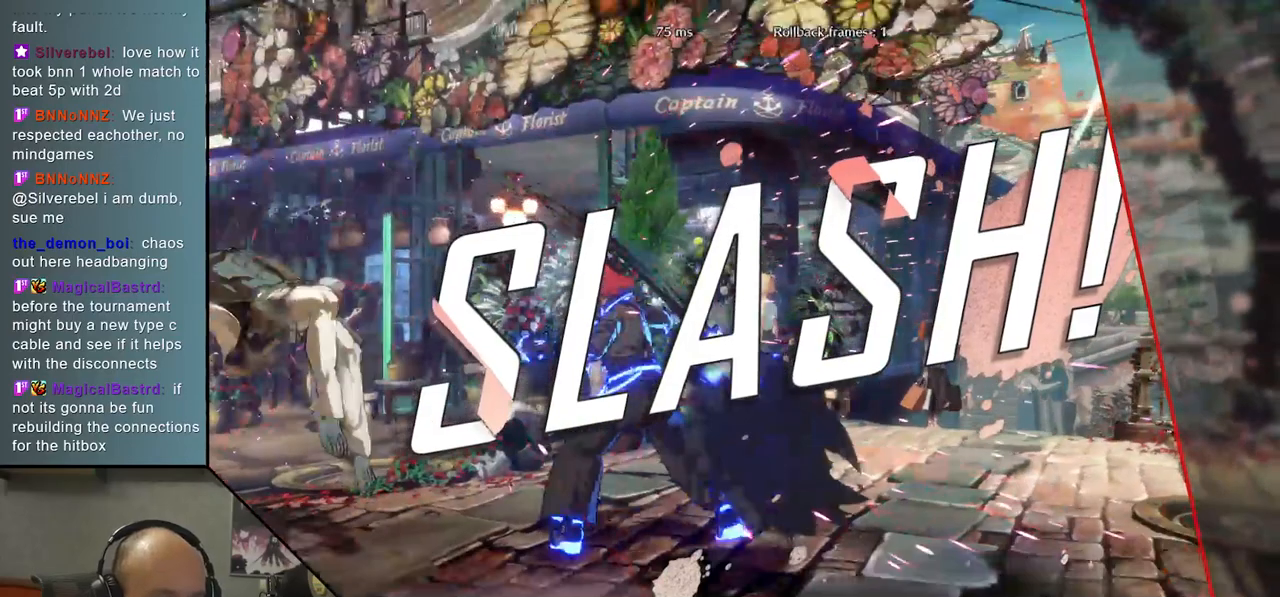
{"buttons": [], "left_stick": "center", "events": []}
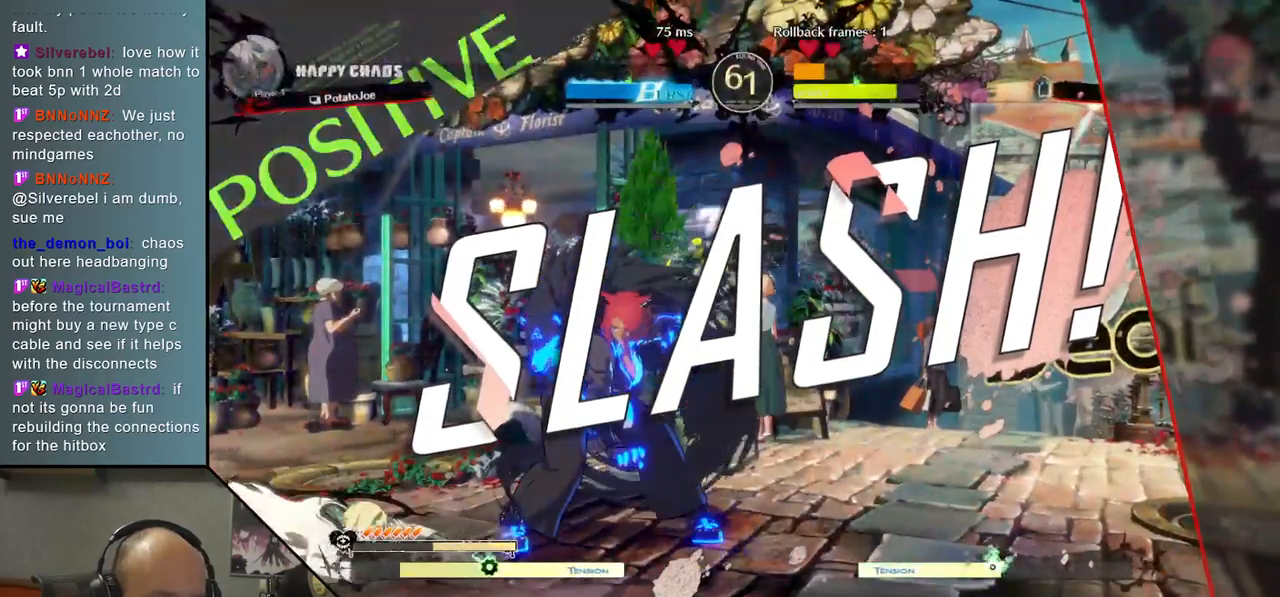
{"buttons": [], "left_stick": "center", "events": []}
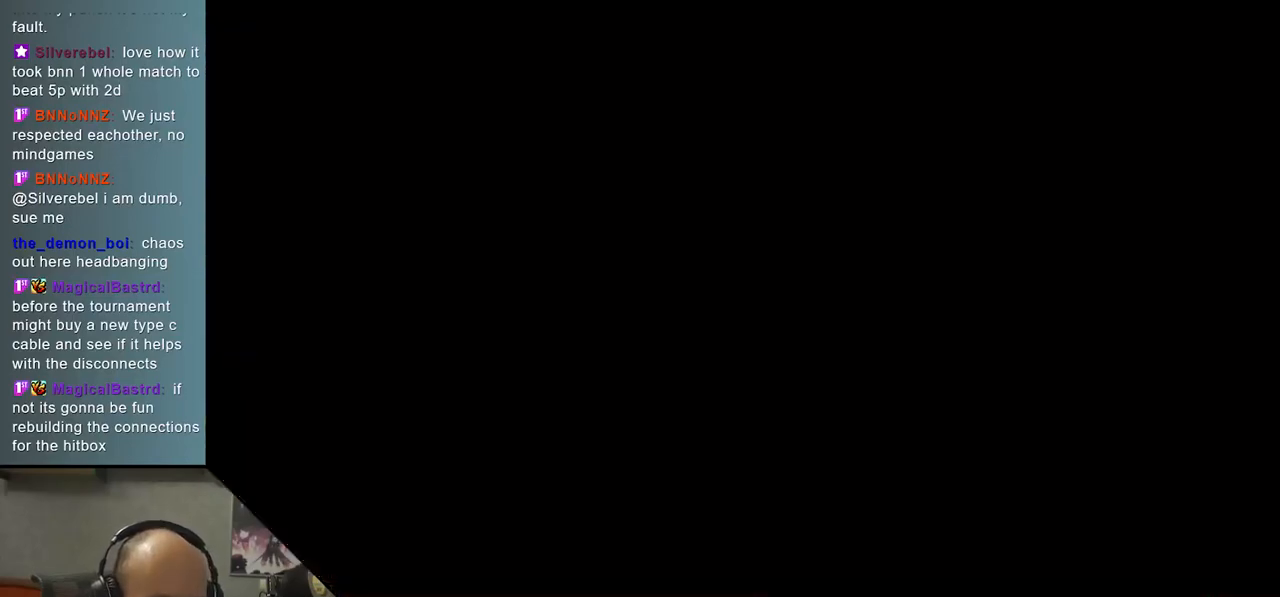
{"buttons": [], "left_stick": "center", "events": []}
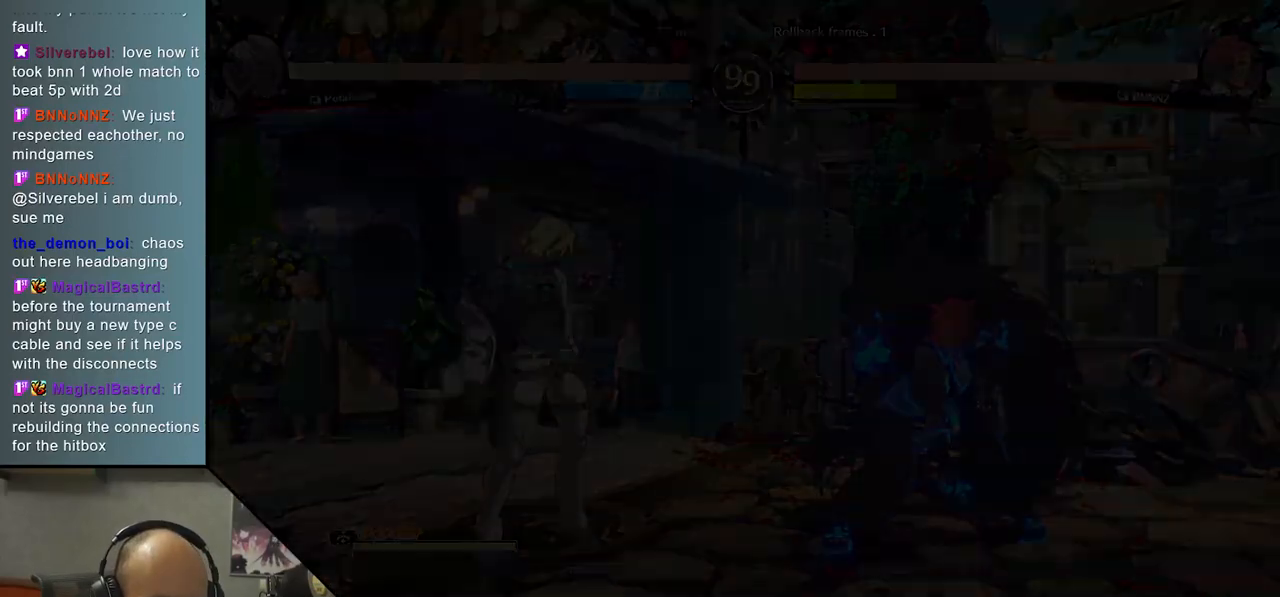
{"buttons": [], "left_stick": "center", "events": []}
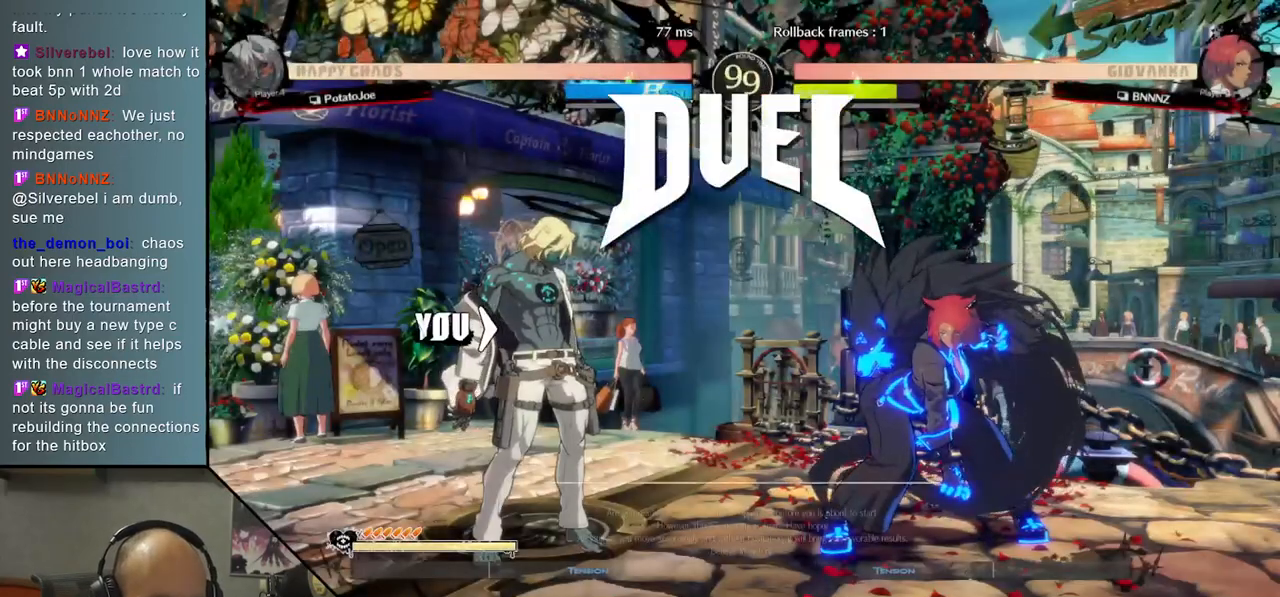
{"buttons": [], "left_stick": "center", "events": []}
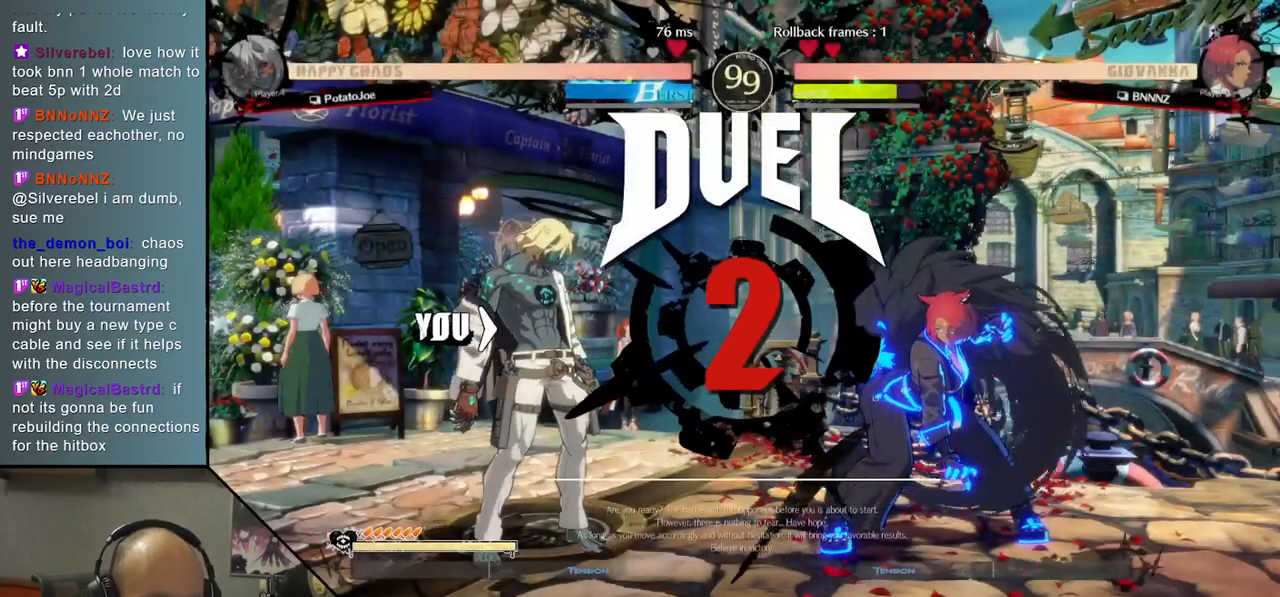
{"buttons": [], "left_stick": "right", "events": [[300, "left_stick", "right"]]}
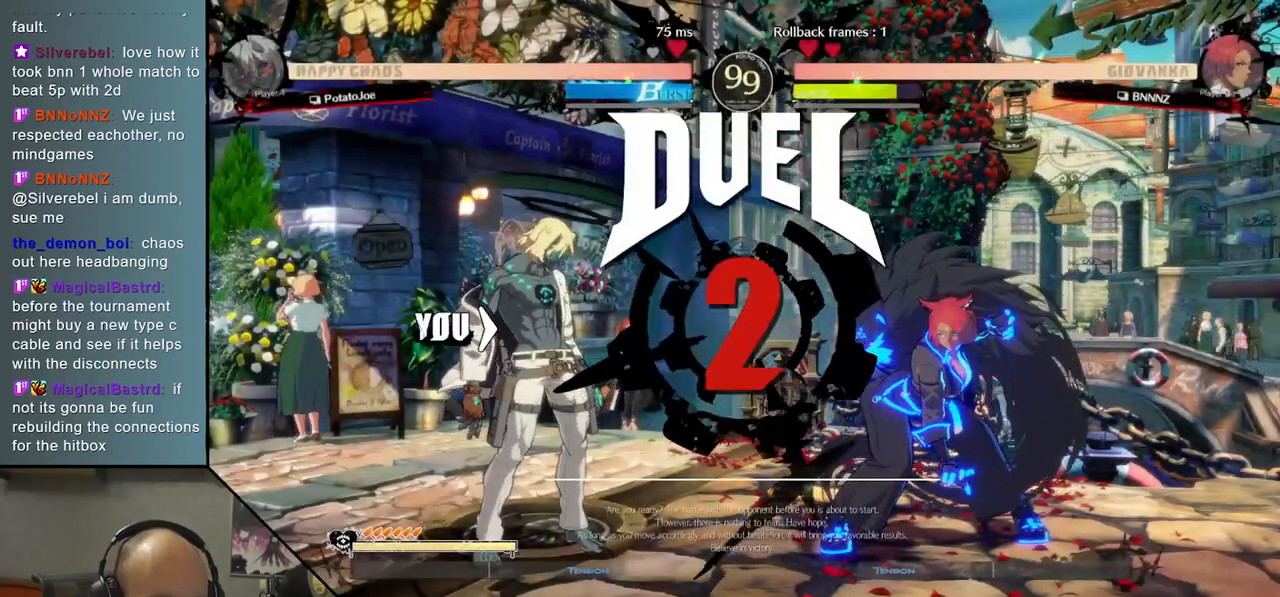
{"buttons": [], "left_stick": "right", "events": [[17, "left_stick", "center"], [150, "left_stick", "right"]]}
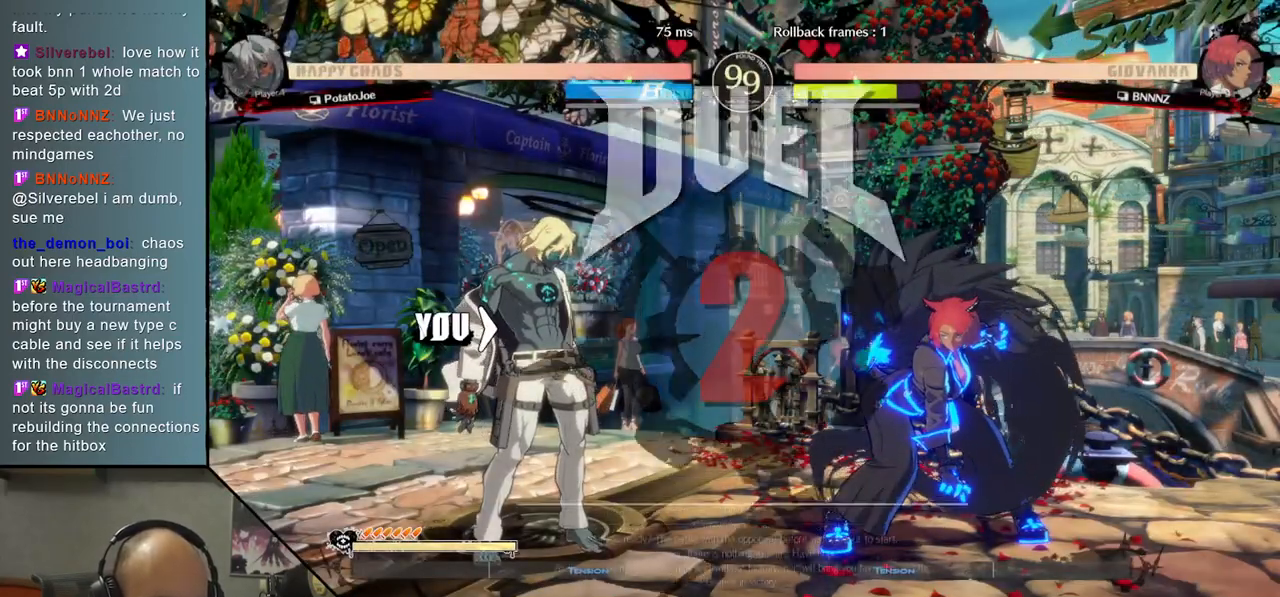
{"buttons": [], "left_stick": "right", "events": []}
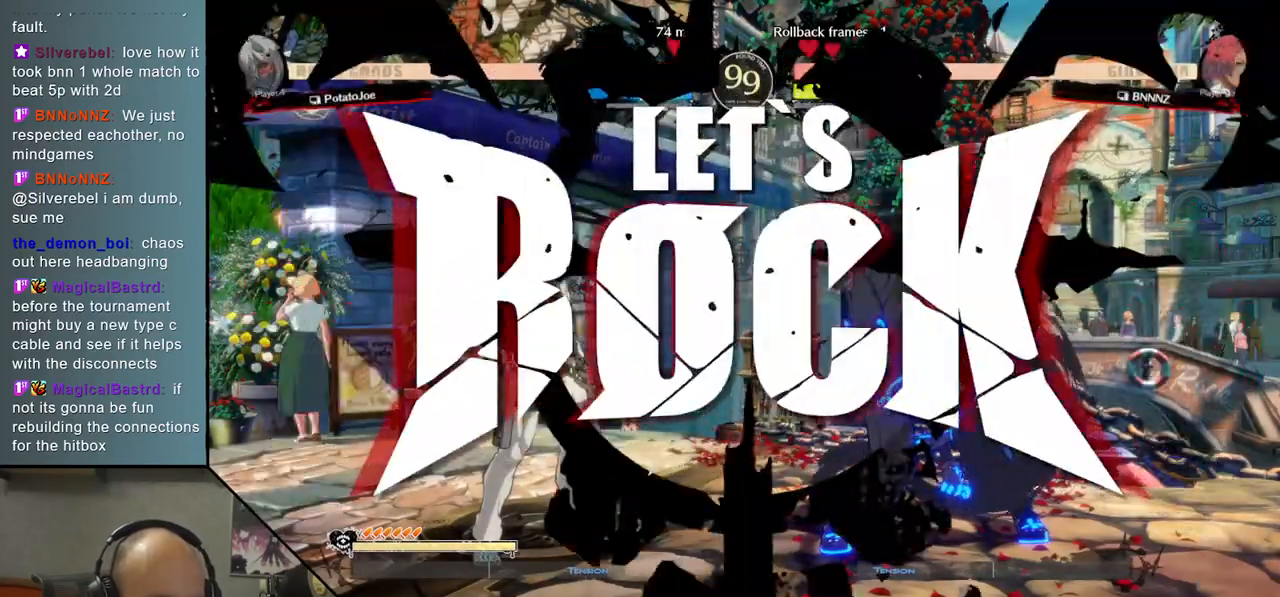
{"buttons": [], "left_stick": "right", "events": [[33, "CIRCLE", "down"], [83, "CIRCLE", "up"], [200, "CIRCLE", "down"], [250, "CIRCLE", "up"], [350, "CIRCLE", "down"], [417, "CIRCLE", "up"]]}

**DIRECTIONS**
For the data above, return an exact copy that contains no pictures.

**SOLUTION FOR THIS TASK**
{"buttons": [], "left_stick": "center", "events": []}
{"buttons": [], "left_stick": "center", "events": []}
{"buttons": [], "left_stick": "center", "events": []}
{"buttons": [], "left_stick": "center", "events": []}
{"buttons": [], "left_stick": "center", "events": []}
{"buttons": [], "left_stick": "right", "events": [[300, "left_stick", "right"]]}
{"buttons": [], "left_stick": "right", "events": [[17, "left_stick", "center"], [150, "left_stick", "right"]]}
{"buttons": [], "left_stick": "right", "events": []}
{"buttons": [], "left_stick": "right", "events": [[33, "CIRCLE", "down"], [83, "CIRCLE", "up"], [200, "CIRCLE", "down"], [250, "CIRCLE", "up"], [350, "CIRCLE", "down"], [417, "CIRCLE", "up"]]}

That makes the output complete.